• **Requirement**: Among the records below, find the line with "ring mcp: (41, 410)" and the line with "ring mcp: (765, 313)". Set down both and every line between, exactly and with no pictures, but nothing else.

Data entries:
<<<<

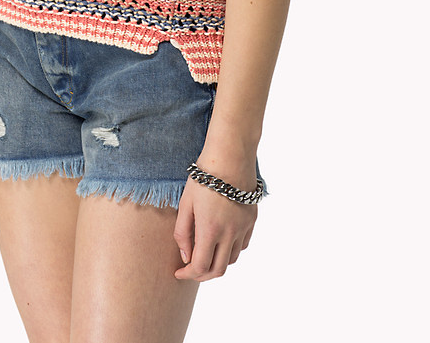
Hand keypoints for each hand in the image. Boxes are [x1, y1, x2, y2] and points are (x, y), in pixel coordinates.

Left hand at [173, 166, 257, 280]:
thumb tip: (185, 256)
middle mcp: (230, 233)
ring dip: (218, 262)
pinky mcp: (252, 219)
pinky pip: (242, 244)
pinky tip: (221, 240)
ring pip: (232, 259)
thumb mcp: (185, 203)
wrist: (230, 155)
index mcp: (210, 230)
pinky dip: (231, 249)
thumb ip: (182, 232)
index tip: (178, 272)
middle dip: (202, 275)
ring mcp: (243, 227)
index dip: (188, 274)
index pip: (200, 267)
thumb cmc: (204, 177)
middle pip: (218, 270)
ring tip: (206, 252)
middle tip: (191, 269)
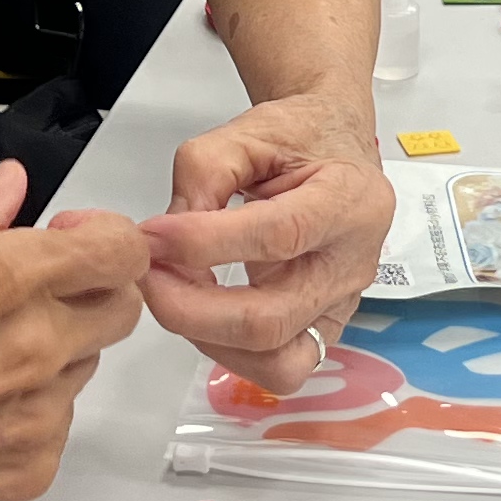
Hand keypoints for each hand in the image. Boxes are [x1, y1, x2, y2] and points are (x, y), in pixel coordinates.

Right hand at [0, 167, 149, 500]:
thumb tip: (10, 184)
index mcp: (4, 279)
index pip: (122, 250)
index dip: (101, 239)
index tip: (63, 241)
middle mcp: (38, 344)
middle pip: (121, 307)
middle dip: (90, 292)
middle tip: (35, 295)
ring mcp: (41, 410)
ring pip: (87, 363)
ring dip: (57, 350)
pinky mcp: (35, 461)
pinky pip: (59, 419)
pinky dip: (31, 408)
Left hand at [142, 89, 396, 393]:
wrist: (333, 146)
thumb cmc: (298, 138)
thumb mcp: (245, 133)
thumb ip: (202, 175)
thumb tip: (164, 238)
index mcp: (349, 199)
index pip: (278, 235)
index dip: (204, 244)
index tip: (152, 237)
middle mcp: (354, 262)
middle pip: (272, 319)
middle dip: (191, 309)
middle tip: (146, 276)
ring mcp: (343, 305)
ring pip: (278, 361)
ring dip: (208, 338)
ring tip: (174, 293)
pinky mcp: (325, 329)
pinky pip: (278, 367)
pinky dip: (230, 350)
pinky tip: (202, 311)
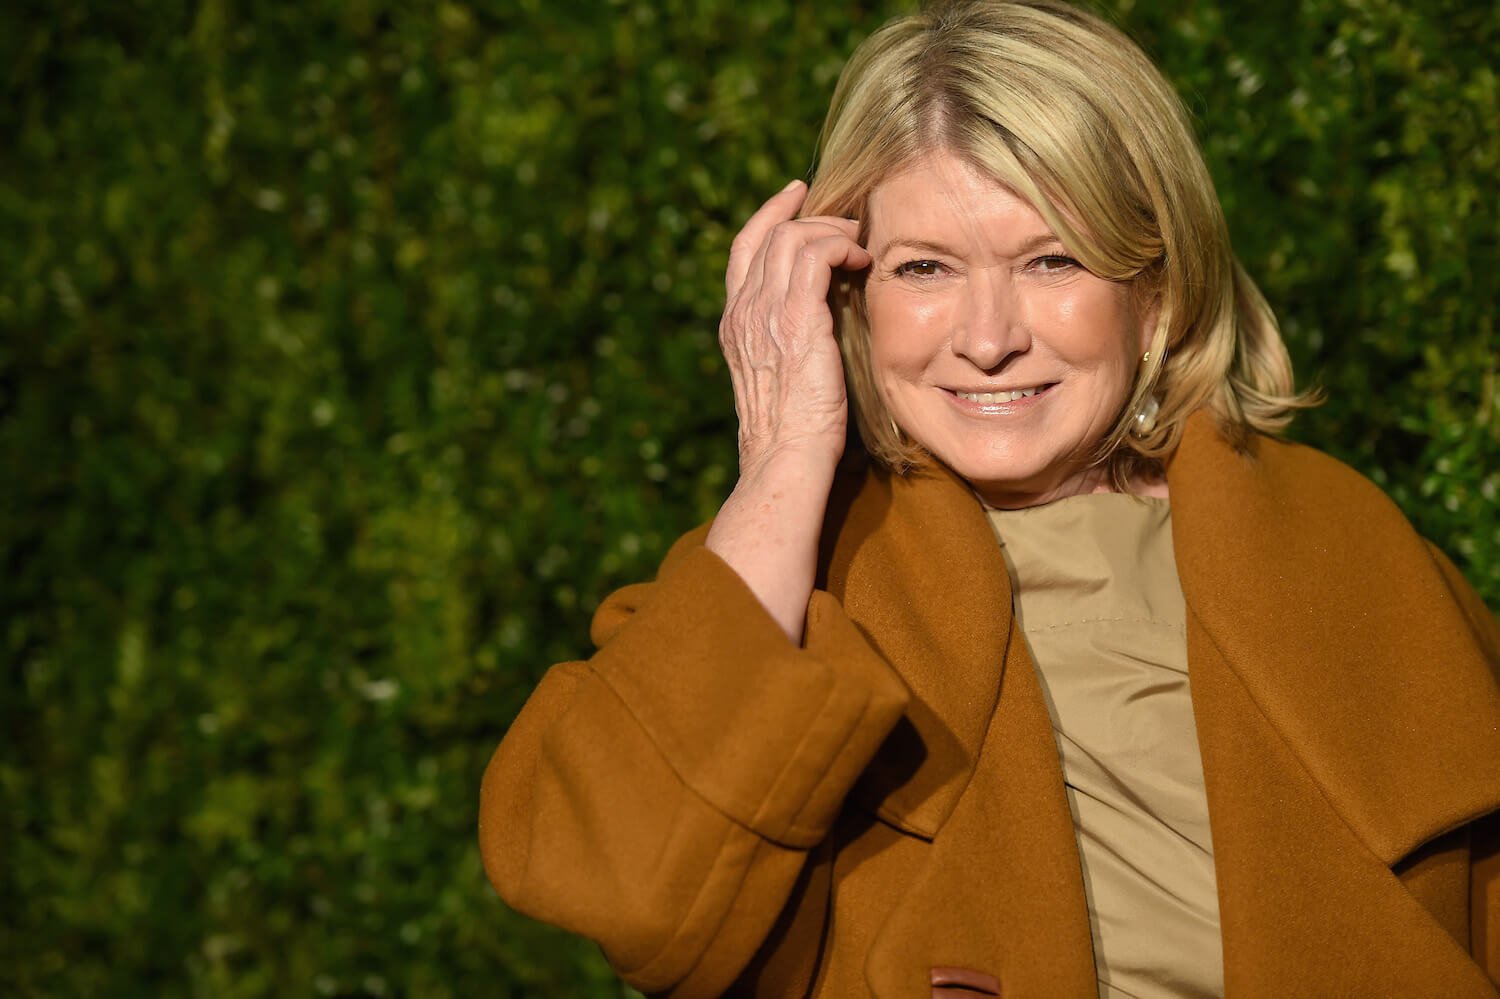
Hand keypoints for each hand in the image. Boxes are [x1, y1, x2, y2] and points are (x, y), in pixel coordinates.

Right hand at [720, 180, 871, 478]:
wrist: (786, 460)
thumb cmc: (794, 435)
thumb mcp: (781, 379)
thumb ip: (789, 342)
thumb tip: (822, 320)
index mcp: (735, 324)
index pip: (745, 248)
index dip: (770, 214)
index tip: (797, 194)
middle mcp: (744, 311)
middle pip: (768, 233)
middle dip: (811, 215)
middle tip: (848, 220)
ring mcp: (765, 313)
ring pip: (792, 236)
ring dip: (833, 229)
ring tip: (861, 242)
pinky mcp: (796, 318)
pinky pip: (817, 253)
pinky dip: (842, 246)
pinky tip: (864, 262)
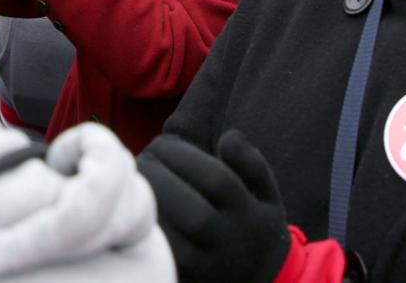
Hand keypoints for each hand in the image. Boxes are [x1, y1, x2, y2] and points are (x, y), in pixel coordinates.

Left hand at [137, 130, 290, 282]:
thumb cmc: (254, 228)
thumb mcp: (267, 195)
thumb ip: (251, 162)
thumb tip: (228, 137)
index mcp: (248, 215)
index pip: (213, 177)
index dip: (181, 153)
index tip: (163, 142)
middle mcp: (225, 242)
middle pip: (181, 199)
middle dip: (155, 168)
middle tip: (144, 155)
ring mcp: (199, 264)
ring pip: (161, 222)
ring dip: (142, 190)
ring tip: (138, 174)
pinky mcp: (177, 274)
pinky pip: (153, 242)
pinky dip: (141, 217)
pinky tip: (138, 201)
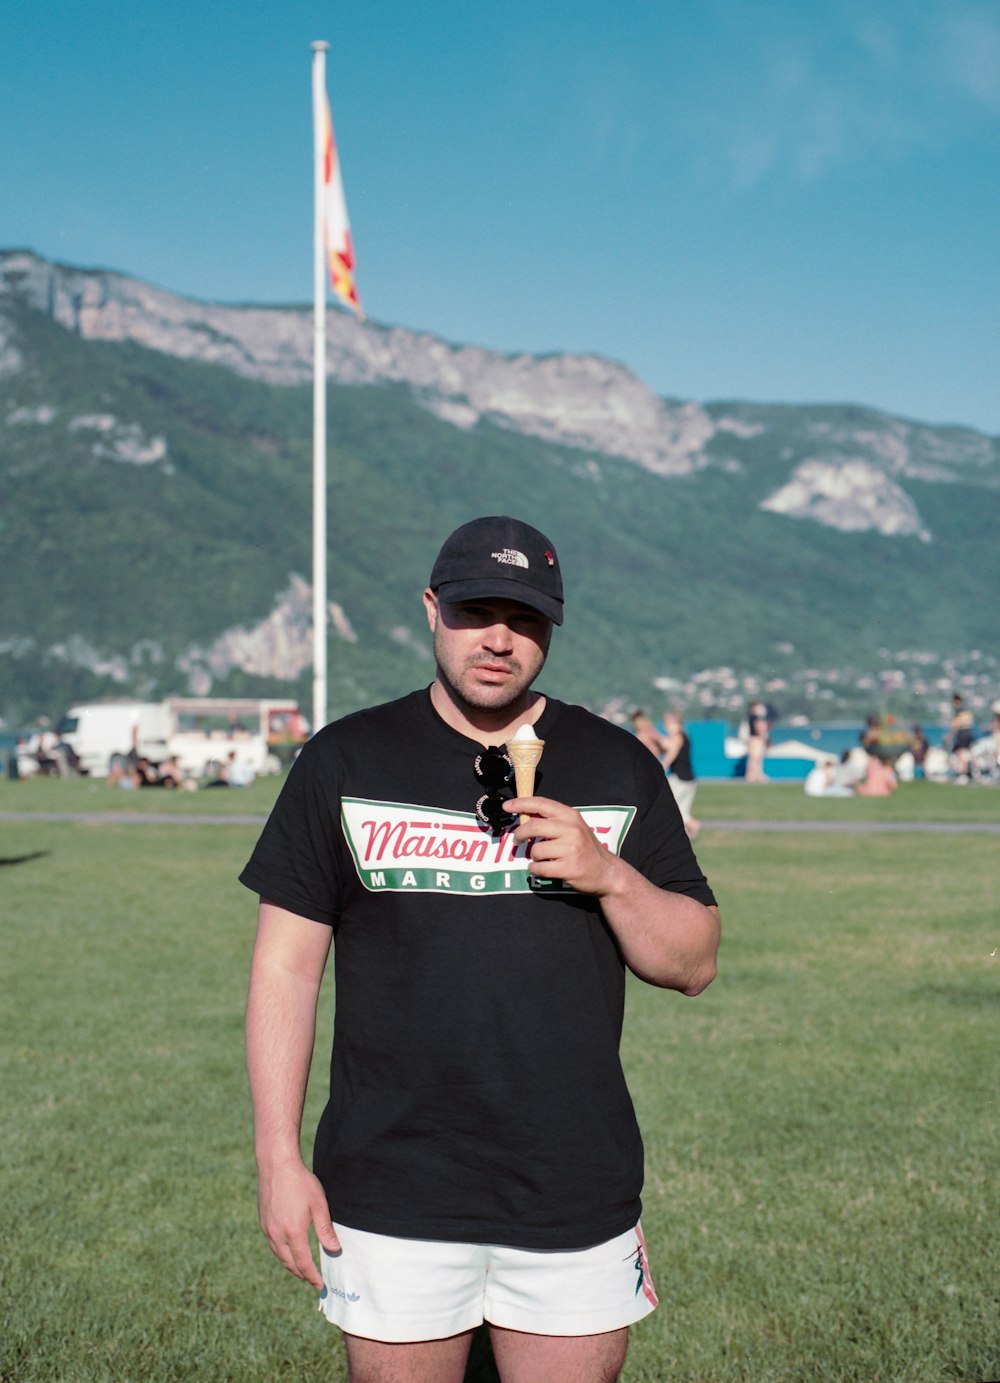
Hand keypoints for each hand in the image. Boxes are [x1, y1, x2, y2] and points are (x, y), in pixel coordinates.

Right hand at [256, 1156, 340, 1288]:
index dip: (312, 1276)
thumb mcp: (318, 1205)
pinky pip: (273, 1245)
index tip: (320, 1285)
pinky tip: (288, 1250)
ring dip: (290, 1265)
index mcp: (293, 1233)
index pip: (303, 1263)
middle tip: (312, 1280)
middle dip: (301, 1274)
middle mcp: (277, 1235)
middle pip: (289, 1263)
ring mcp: (267, 1229)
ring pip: (279, 1255)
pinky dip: (282, 1253)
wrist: (276, 1165)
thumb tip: (335, 1250)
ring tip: (301, 1269)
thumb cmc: (300, 1182)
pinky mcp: (263, 1221)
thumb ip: (325, 1230)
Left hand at [508, 795, 622, 897]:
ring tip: (543, 859)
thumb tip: (525, 814)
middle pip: (534, 826)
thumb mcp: (574, 827)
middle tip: (517, 839)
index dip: (521, 803)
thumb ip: (553, 820)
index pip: (541, 804)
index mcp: (571, 816)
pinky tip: (544, 869)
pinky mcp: (568, 868)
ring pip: (536, 850)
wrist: (606, 872)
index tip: (507, 806)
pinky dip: (536, 870)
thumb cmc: (586, 848)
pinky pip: (539, 868)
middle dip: (520, 834)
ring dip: (534, 857)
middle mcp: (571, 829)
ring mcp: (571, 849)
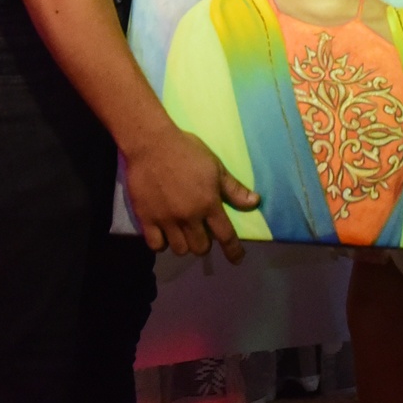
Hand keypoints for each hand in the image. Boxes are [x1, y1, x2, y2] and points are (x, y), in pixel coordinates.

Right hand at [123, 126, 259, 261]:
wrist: (151, 144)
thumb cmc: (187, 151)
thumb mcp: (215, 166)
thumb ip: (233, 189)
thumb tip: (255, 202)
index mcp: (208, 203)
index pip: (225, 235)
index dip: (233, 250)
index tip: (237, 259)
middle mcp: (189, 216)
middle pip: (200, 247)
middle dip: (204, 244)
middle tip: (201, 232)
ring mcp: (166, 219)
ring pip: (180, 249)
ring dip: (184, 244)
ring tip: (182, 233)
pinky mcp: (146, 219)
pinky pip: (156, 245)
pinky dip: (162, 243)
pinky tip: (164, 234)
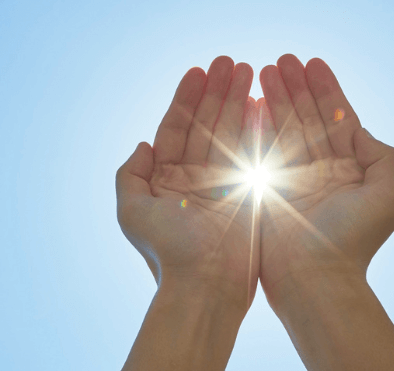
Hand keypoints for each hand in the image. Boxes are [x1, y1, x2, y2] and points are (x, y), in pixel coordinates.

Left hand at [116, 56, 260, 308]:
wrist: (205, 286)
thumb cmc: (167, 252)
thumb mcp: (131, 211)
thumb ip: (130, 175)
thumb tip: (143, 145)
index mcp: (166, 181)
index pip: (176, 129)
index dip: (186, 99)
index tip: (198, 71)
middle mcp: (194, 179)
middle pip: (206, 124)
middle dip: (217, 92)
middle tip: (231, 61)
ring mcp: (223, 185)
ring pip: (230, 133)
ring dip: (238, 101)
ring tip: (249, 70)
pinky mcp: (249, 194)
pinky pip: (253, 153)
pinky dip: (257, 127)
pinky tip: (263, 102)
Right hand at [256, 55, 393, 301]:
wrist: (314, 279)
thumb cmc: (352, 242)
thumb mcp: (386, 196)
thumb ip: (383, 157)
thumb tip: (361, 130)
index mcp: (348, 169)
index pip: (336, 119)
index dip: (325, 89)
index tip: (312, 63)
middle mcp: (319, 171)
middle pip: (306, 118)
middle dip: (294, 87)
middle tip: (280, 60)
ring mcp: (291, 179)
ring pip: (283, 128)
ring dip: (274, 98)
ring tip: (262, 70)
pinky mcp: (267, 190)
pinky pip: (261, 150)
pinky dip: (256, 125)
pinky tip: (251, 102)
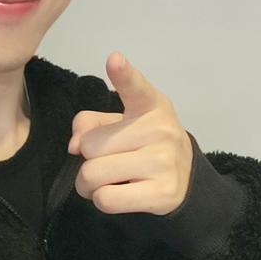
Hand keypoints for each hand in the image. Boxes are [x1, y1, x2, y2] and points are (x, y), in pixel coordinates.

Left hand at [68, 52, 193, 215]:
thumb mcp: (120, 123)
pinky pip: (106, 199)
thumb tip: (74, 146)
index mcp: (149, 105)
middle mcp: (160, 130)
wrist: (185, 178)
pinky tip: (118, 193)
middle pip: (90, 147)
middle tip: (103, 163)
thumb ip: (90, 123)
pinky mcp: (163, 193)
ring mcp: (164, 162)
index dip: (123, 74)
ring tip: (107, 180)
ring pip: (93, 175)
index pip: (135, 86)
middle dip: (86, 160)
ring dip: (88, 184)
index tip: (114, 59)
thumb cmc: (143, 146)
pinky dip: (101, 199)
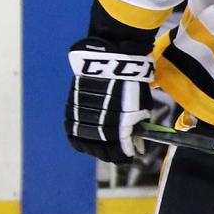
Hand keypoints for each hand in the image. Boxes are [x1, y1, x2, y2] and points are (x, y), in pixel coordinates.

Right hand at [66, 37, 153, 163]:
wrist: (111, 57)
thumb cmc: (133, 82)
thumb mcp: (141, 107)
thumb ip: (137, 126)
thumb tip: (136, 143)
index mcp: (119, 127)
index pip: (118, 151)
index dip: (123, 156)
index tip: (128, 156)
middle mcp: (98, 125)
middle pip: (100, 150)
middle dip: (110, 154)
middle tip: (116, 153)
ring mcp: (83, 117)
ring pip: (84, 143)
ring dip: (94, 148)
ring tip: (102, 148)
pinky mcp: (72, 108)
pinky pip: (73, 130)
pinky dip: (80, 137)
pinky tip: (88, 137)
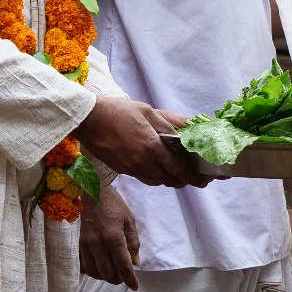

>>>>

• **Solved exercise**:
ring mcp: (41, 410)
ring pip: (87, 363)
ring dip: (57, 350)
pinky mcp: (35, 461)
pinky pip: (59, 419)
pinky dip: (31, 408)
Left hand at [142, 89, 396, 393]:
wrist: (333, 146)
thumb cmc: (298, 138)
thumb mcp: (245, 133)
thumb ip: (202, 175)
thumb tip: (164, 238)
index mcp: (349, 199)
index pip: (278, 235)
index dip: (204, 244)
index tip: (152, 237)
middle mcp: (354, 262)
middle pip: (272, 319)
middle dip: (191, 309)
middle tip: (146, 276)
ring mcp: (343, 305)
ring pip: (278, 361)
ring dip: (208, 338)
ring tip: (174, 293)
pinky mcp: (325, 329)
pinky pip: (278, 367)
pinky dip: (230, 350)
pinky tip: (202, 311)
Hand keypoints for each hand in the image. Boxes are [x1, y1, x2, y2] and points are (x, y), in pixel coordinates.

Right hand at [720, 180, 871, 478]:
wrist: (786, 460)
thumb cmc: (794, 435)
thumb mcp: (781, 379)
thumb ip: (789, 342)
thumb tip: (822, 320)
index mcp: (735, 324)
index pip: (745, 248)
index dip: (770, 214)
index tip: (797, 194)
middle mcp: (744, 311)
middle pip: (768, 233)
middle dip: (811, 215)
middle tip: (848, 220)
ring mcp: (765, 313)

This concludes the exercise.